Friday, November 13, 2009

Cranberry Saucinnamon Buns








last week at the kitchen, we received a large sack of fresh cranberries from our friend Andrew
his father bartered for them
he cooked up tons and gave the rest to us
we finally got around to using them this week
thanks andrew! they turned out great






i stewed them up in apple cider and spices
while making the dough
and letting it rise for 2 hours
and rolling up the plain buns
cooking them for about 4 hours total
on very low heat
stirring whenever someone thought of it

it ended up super tart even with the addition of some turbinado sugar
i spread the dough with a lil cinnamon schmear before slopping it up with cranberry
it was super wet and hard to roll up
i was scurd it would ooze out everywhere
but it worked really well
the filling is still super tart but the cream cheese icing balances it really well

Monday, November 2, 2009

Rosemary Scones

i sprinkled some with nutritional yeast and sea salt but they turned out pretty pale, the next batch i brushed with olive oil and sprinkled with more rosemary leaves. the salt is nice.

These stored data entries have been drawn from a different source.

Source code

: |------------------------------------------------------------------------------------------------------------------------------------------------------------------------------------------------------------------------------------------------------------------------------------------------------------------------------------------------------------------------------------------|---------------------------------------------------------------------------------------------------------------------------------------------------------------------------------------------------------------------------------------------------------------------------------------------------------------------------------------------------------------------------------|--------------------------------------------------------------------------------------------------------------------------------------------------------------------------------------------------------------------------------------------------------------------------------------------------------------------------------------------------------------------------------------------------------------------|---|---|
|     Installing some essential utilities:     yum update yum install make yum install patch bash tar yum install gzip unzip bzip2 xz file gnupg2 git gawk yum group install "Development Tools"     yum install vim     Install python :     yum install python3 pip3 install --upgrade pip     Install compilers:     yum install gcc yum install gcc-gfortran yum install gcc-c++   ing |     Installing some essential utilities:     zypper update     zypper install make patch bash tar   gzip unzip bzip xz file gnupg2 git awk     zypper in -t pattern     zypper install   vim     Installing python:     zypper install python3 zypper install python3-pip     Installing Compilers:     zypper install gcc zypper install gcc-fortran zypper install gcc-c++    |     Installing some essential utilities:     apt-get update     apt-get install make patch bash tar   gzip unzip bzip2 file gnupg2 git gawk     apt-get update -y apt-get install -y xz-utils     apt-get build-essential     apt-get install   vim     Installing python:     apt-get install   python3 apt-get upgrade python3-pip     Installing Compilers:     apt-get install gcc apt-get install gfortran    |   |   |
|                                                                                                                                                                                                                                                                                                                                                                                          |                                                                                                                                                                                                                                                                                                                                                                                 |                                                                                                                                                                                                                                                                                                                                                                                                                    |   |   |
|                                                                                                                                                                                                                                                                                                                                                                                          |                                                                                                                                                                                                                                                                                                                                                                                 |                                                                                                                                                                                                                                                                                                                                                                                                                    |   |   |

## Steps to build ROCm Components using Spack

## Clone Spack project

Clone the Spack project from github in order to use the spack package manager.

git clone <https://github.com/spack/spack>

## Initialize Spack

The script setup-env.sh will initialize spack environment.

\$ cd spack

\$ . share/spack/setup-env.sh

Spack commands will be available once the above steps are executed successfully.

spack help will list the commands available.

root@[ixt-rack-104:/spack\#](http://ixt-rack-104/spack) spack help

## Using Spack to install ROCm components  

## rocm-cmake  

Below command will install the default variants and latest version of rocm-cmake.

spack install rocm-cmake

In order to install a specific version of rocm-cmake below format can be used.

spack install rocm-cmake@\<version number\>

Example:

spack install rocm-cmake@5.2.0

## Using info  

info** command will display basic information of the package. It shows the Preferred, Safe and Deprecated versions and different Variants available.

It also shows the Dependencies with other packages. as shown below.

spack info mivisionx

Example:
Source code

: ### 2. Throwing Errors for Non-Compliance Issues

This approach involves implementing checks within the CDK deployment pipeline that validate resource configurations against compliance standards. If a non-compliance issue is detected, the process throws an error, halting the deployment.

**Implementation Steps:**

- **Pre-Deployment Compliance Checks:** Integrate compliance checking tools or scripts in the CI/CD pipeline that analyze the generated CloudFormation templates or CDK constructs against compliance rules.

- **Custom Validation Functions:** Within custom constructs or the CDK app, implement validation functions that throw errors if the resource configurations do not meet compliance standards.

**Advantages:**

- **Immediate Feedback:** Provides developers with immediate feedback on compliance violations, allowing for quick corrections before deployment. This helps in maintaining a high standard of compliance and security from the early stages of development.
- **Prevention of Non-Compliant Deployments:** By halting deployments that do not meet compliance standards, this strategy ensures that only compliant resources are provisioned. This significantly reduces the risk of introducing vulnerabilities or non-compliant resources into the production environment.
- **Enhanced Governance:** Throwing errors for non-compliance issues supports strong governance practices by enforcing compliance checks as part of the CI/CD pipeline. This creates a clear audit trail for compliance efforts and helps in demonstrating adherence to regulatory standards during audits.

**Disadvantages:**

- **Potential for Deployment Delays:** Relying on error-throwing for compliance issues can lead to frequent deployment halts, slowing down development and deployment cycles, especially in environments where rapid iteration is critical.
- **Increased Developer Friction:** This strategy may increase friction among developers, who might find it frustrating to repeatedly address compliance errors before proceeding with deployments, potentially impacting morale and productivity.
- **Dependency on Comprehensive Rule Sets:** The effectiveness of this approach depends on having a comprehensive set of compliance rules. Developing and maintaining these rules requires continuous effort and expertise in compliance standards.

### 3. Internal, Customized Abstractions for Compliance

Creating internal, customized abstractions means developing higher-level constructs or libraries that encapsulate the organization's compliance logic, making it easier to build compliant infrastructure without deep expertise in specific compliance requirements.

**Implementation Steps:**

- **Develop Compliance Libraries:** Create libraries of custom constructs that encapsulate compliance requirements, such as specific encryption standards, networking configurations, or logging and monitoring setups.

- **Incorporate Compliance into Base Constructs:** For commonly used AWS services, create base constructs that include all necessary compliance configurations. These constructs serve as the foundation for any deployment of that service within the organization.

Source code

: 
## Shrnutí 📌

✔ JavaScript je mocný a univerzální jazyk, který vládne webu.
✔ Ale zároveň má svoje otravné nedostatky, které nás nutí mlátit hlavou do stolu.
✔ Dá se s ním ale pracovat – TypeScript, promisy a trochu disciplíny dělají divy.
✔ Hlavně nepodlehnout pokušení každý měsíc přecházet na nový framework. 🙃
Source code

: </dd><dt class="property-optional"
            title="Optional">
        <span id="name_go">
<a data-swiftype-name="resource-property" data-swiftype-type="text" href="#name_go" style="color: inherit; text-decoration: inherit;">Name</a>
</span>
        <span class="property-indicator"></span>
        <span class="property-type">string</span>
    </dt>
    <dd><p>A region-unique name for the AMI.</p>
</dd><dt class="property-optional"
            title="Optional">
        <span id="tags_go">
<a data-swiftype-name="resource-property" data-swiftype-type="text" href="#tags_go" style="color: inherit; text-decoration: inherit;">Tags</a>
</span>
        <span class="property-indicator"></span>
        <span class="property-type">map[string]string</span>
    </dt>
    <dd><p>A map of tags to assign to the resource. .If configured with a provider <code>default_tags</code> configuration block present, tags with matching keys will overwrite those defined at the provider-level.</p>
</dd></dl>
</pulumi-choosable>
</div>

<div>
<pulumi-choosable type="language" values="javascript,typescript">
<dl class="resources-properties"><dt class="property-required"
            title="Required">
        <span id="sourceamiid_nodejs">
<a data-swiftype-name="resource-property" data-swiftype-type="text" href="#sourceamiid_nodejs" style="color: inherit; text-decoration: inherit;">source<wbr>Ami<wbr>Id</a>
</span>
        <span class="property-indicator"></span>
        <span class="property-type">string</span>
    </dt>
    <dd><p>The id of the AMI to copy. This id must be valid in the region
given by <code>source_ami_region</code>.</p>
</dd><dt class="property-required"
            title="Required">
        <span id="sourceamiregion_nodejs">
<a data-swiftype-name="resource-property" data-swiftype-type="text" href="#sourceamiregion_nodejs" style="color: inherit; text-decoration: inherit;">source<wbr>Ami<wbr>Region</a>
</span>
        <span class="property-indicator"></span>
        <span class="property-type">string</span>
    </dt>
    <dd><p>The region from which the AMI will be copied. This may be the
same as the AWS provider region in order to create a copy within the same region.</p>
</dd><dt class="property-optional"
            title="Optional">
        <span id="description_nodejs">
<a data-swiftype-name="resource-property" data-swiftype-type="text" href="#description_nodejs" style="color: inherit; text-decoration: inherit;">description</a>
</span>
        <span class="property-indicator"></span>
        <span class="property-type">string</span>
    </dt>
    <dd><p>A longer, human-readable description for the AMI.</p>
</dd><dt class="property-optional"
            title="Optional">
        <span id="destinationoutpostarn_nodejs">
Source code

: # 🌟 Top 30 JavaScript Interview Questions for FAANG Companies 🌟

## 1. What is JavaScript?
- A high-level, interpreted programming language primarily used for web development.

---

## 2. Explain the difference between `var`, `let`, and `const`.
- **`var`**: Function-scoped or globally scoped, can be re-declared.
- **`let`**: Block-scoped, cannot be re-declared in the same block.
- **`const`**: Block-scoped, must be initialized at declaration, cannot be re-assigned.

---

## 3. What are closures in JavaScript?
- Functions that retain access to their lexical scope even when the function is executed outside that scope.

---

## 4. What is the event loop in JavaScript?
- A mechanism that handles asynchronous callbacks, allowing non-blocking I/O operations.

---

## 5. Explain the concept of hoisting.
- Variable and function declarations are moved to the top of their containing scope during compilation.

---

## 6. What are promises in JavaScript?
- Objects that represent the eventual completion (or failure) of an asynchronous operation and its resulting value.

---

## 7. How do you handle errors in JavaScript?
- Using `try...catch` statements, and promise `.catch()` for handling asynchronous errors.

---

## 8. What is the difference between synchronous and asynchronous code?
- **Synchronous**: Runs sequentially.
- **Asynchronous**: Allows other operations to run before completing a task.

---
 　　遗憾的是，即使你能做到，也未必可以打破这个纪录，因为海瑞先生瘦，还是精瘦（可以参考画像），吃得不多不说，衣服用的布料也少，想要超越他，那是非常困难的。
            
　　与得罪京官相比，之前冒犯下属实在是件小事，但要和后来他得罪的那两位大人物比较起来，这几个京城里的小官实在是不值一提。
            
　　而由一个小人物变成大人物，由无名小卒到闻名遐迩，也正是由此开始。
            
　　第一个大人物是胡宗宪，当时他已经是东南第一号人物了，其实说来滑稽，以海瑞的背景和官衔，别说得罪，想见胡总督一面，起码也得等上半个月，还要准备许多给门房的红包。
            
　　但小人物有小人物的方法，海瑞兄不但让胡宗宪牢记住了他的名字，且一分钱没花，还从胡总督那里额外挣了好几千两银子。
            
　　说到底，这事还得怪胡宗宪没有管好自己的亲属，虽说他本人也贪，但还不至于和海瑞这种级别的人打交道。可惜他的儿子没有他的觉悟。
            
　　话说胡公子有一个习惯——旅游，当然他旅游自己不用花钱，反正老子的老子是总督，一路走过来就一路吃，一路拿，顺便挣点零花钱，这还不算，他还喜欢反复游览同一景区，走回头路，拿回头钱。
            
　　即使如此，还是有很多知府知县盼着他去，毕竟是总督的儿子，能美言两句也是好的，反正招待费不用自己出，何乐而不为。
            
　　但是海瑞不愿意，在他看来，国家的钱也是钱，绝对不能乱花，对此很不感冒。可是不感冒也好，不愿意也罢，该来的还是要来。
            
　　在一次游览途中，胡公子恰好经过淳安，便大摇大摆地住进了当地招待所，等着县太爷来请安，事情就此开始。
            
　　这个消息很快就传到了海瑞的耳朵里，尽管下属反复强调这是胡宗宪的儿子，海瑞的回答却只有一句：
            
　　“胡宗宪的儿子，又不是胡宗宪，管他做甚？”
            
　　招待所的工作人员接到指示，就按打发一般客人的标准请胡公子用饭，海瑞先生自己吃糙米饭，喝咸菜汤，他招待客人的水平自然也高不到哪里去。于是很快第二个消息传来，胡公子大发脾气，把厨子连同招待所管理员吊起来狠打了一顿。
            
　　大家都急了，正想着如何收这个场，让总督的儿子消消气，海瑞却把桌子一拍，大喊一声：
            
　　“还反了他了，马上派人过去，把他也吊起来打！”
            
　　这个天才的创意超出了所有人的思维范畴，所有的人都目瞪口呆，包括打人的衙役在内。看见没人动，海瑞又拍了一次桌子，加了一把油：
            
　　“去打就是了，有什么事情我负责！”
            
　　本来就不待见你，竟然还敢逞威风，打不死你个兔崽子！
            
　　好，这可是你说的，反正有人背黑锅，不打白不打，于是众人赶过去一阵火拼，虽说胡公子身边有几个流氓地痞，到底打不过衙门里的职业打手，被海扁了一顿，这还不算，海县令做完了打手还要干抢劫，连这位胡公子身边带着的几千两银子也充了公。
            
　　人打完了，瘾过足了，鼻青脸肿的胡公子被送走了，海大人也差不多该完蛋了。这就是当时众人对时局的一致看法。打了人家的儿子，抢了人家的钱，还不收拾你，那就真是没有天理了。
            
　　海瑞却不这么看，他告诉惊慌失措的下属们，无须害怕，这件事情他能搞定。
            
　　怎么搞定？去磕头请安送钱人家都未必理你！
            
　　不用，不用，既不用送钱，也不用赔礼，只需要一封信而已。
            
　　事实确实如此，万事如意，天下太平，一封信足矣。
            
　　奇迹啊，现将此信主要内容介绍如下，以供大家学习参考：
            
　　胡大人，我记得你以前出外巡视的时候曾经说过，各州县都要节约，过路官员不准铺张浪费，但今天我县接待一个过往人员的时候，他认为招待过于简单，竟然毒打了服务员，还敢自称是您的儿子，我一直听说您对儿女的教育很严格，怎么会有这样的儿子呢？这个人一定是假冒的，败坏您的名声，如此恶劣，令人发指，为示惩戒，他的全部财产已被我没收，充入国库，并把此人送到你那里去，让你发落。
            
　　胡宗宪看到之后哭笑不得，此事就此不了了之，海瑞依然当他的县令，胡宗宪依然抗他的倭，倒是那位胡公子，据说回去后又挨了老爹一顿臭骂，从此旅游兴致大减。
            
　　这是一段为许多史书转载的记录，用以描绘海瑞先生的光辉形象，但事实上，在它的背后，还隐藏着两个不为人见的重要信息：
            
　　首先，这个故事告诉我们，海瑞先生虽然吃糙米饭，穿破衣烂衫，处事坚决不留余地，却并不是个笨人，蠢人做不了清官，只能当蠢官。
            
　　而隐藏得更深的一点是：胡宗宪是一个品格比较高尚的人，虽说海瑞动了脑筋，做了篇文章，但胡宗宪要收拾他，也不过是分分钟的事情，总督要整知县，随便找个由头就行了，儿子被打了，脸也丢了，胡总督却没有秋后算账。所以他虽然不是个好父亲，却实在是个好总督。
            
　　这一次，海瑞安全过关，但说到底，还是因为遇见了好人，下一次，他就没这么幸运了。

used a forearm length branch of rosemary, leaves picked off the branch and finely chopped; added to flour before butta is cut in
: twice as much might still be ok, currently its subtle and delicious

prolly too sweet

but really great...

hot thanksgiving jawns.

im gonna try sage and chive versions also

PUMPkin pie





im so bad at it

i dont know why

4 pies with little improvement

i cant even keep track of which photos are what recipe

cuz theyre all lame

and not setting up properly

tofu seems like the way to go

one recipe used tofu

one used soymilk/ cornstarch

one used soymilk/ fleggs

one used soymilk/ enerG

different amounts and types of sweetener in each

thus far i believe a small amount of molasses is essential

maple is expensive and mild

and allspice is important and often forgotten in pumpkin spice blends...

i havent even begun messing with crusts...

soon

Friday, October 23, 2009



APPLE CINNAMON BUNS


i bought some Stayman/Winesap apples from the farmers market

they are my favorite apple currently

sweet and tart and kinda spicy, they have a very complex, delicious flavor

theyre good for eating and very good for baking

i peeled, cored and diced them, then sauteed them in earthbalance, nutmeg and turbinado sugar

rolled out the dough, put down a layer of cinnamon goo, then covered it with apples and rolled it up

definitely the best apple bun so far, beating Rome and Rambo.

probably my favorite bun ever.

FRANKENSTEIN


a frankenstein is a scrappy mashup cookie

it is produced with all the scraps that werent big enough to make a full cookie. it may contain brownie ball, chocolate chips, any nuts, craisins, icing, peanut butter, donut batter, cinnabun dough, etc.

(for frame of reference: that parchment paper it is sitting on is 16x20, this week its beast)

we generally make one frank per week and sell it at the farmers market or bring it to a party.

we did an experiment a few weeks ago where we made berry batter donuts. we froze some of the batter and its been wasting space in the freezer ever since.

so yesterday i baked off a few dozen (and they turned out great!) and still had alot left over.

this made the giant pink base.
then theres a whole lot of peanut butter dough down the center.
then theres a few huge chunks of chocolate chips that had melted together.
and a band of chocolate cookie dough.
and small amount of both ginger molassses and oatmeal cashew craisin.